The Franchise Tax Board requires a separate breakout of grocery, auto insurance, gasoline, estimated tax payments, and payments on delinquent taxes. This itemization makes the state form a much harder form to complete. However, as in the case of the federal offer, the larger the gap between income and expense, the larger the amount that will have to be offered. Because of the multiplier, it is important that the gap between income and expense be narrowed as much as possible.

In the best of circumstances, the taxpayer will keep the monthly budget electronically and will be able to account for all expenses by merely printing out a profit and loss statement on Quicken or a similar software program. If not, the taxpayer should compile a list of all expenses from the taxpayer’s checkbook records. Unless the taxpayer has savings from which to draw or receives help from friends or family, all expenses, whether necessary or not, should be listed.

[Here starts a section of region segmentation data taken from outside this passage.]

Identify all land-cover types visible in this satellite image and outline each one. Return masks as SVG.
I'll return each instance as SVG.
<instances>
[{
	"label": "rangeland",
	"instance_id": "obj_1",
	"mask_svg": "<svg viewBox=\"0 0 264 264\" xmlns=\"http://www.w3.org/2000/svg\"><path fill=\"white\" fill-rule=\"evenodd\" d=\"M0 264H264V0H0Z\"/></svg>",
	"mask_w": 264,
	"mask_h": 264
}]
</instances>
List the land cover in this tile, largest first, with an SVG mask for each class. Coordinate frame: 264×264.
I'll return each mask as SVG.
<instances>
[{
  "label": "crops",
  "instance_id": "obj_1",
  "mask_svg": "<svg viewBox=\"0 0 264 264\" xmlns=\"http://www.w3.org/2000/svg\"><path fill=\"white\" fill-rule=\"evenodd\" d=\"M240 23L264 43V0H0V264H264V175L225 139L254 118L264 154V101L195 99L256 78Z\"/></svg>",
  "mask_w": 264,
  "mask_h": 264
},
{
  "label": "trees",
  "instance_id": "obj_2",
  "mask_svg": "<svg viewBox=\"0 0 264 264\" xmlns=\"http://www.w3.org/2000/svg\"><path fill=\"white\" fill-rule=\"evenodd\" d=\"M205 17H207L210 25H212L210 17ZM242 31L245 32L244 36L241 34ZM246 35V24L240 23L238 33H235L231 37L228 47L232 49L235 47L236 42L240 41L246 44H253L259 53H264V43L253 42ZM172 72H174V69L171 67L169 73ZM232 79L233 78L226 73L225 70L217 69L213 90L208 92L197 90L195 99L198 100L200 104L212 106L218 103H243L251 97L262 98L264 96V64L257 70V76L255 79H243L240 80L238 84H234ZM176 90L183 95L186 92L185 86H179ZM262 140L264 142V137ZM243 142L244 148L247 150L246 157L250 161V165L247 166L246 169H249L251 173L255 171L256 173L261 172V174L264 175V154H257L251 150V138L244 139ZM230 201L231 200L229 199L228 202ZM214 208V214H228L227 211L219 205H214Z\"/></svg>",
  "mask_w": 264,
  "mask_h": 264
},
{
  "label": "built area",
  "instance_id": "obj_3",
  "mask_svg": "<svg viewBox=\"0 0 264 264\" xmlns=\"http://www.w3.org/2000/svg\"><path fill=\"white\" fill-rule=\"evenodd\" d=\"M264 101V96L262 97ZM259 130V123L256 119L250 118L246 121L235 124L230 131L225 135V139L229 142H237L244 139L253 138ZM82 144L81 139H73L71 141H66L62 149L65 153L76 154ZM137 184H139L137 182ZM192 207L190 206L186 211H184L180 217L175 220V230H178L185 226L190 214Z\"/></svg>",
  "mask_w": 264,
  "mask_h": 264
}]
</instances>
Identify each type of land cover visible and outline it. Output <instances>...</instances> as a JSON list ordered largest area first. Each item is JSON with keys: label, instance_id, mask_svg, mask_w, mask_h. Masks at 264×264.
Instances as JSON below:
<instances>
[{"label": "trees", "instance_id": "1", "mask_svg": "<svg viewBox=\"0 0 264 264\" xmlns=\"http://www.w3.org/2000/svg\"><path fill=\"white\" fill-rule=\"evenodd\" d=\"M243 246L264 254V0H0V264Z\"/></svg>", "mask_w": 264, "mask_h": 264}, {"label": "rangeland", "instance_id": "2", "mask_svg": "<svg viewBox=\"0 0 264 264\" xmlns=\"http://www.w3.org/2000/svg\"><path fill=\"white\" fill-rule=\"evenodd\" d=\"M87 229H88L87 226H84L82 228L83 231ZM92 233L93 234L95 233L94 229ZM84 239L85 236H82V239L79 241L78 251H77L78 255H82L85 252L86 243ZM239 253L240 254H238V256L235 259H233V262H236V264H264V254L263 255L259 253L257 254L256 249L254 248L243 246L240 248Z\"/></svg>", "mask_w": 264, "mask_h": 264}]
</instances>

As with every aspect of preparing the offer, the expense statement should be as complete as possible. If there is any question on an item, the taxpayer should include the item and let the professional determine which items are appropriate and how much supporting material should be included. Most preparers have software programs that allow him to enter the information the taxpayer supplies to create a finished product.

The taxpayer is asked to describe why the offer is fair and where the offer funds are coming from. The IRS does not seek an explanation why the offer is fair, but preparing a response is a good exercise, since the strongest argument the taxpayer has is that the offer is fair (not something that the taxpayer is entitled to). The state will also seek a copy of the Internal Revenue Service Offer in Compromise (but not the attachments) and a state Power of Attorney.

The federal and state offers, if both are appropriate, should be prepared simultaneously. Many of the materials and much of the thought process are similar.